Она снова резала салат. Он смотрел на неё с особенной тоской. Почти с отчаянием.
– Сколько? – спросил вдруг. Будто лошадь оценивал.
– Пять.
– Мало.
– Семь.
– Десять.
– Хорошо, десять.
Я бы заплатил больше. Отдал бы всё. Ему, а лучше наёмному душегубу. Лишь бы немедля и навсегда избавиться от этого прохиндея и всех, кто замешан в нашу историю. Я бы и сам удавил его. Но он уже здесь, а разбойничать при Кате нельзя. Она подумает ошибочно, что я жестокий. Я же сказки ей рассказывал три дня, как Андерсен. Нельзя имидж портить.
– Вы о чём? – спросила Катя.
– Алёша мне продаёт козу. За десять латов.
– О! Ты будешь разводить коз? – Катя обернулась, посмотрела на меня как на хорошего человека.
– Он уже разводит. Одну, но очень ценную, – сказал Некрасов.
– Хочу видеть эту козу, – пропела Катя. Сейчас он скажет, что очень просто, нужно лишь глянуть в зеркало.
– А что-то Раппопорт не звонит! – сказал я, пытаясь свернуть хоть куда.

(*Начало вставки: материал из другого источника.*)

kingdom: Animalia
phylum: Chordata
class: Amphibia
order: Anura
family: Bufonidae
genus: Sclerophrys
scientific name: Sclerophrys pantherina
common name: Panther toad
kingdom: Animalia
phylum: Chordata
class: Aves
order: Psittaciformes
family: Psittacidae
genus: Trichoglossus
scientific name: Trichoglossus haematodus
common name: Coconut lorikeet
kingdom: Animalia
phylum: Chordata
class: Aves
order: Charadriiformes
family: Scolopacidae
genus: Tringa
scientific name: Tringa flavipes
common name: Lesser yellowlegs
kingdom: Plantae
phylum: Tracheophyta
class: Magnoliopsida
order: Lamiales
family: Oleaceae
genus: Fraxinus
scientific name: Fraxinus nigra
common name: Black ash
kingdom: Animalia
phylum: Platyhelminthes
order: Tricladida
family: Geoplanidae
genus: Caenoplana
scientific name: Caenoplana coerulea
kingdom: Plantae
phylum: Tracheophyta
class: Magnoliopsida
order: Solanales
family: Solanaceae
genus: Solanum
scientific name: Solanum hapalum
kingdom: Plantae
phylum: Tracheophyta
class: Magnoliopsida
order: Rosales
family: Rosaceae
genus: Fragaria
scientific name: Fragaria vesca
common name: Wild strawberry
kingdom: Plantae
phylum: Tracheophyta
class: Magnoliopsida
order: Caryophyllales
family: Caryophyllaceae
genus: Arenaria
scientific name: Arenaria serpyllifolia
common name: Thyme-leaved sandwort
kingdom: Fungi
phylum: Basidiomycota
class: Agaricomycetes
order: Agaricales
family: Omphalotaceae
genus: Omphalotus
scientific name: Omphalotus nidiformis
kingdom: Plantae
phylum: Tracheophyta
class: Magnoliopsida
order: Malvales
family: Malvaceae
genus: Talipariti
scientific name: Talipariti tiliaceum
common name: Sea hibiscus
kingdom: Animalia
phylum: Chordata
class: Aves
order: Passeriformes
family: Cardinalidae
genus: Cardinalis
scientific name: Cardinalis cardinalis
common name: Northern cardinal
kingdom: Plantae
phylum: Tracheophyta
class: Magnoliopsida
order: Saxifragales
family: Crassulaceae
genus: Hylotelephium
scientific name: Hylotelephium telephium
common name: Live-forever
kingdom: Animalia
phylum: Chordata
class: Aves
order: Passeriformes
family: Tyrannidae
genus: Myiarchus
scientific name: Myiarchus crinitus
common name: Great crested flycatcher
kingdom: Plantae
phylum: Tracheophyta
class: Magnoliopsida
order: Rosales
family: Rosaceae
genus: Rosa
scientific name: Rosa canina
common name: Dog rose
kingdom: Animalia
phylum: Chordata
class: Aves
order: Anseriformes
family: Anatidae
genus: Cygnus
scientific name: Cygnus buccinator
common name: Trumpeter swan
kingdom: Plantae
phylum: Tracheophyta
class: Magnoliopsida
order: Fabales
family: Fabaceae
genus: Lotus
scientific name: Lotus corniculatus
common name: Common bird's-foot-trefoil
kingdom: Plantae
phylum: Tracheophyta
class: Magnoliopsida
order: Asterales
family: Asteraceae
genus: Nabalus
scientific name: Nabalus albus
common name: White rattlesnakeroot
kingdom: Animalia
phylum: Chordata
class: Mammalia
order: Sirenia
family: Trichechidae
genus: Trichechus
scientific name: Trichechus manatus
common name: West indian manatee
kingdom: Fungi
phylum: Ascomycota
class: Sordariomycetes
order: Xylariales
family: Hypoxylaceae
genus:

– Раппопорт пьёт. Его Лизон бросила. Мы прилетели вчера утром. Он ей дозвонился – и всё. Пропал для общества. Купил в аэропорту литр водки и там же выдул. Надеялся умереть. Вот вам и стальные нервы психиатра. Я отвёз его домой. Сегодня он лишь мычал в трубку. Похоже, готовится разводить коров. Козы ему не по зубам.
– Ужас! Бедный Кеша! – сказала Катя и покачала головой.
– Чего ж это он бедный? – спросил Некрасов.
– Ну… любил… а она ушла.
– Его, значит, жалко. А меня – нет. Понятно.
– Алёша, не надо, – сказала Катя.
– Не надо, Алёша, – добавил я. Мы с Катей оба мечтаем его заткнуть. Всё-таки мы очень друг другу подходим. Но актёр начал заводиться. И остановить эту лавину было нечем.
– Какая интересная логика. Он свою девушку гнал, игнорировал. Когда ж она не выдержала – Раппопорт бедный. Я же был честен, душу наизнанку. Но мой случай от-ворот-поворота не вызывает сочувствия.
– О да! Ты был честен, – буркнул я и пожалел. Дёрнул меня за язык нехороший дух. Алёша прищурился, стал похож на японца.
– Знаешь, Катя, на что Севастьян намекает?
– Алёша, не надо. Мы же договорились. – По десятибалльной шкале дружелюбия моя улыбка набрала бы сейчас девяносто семь очков.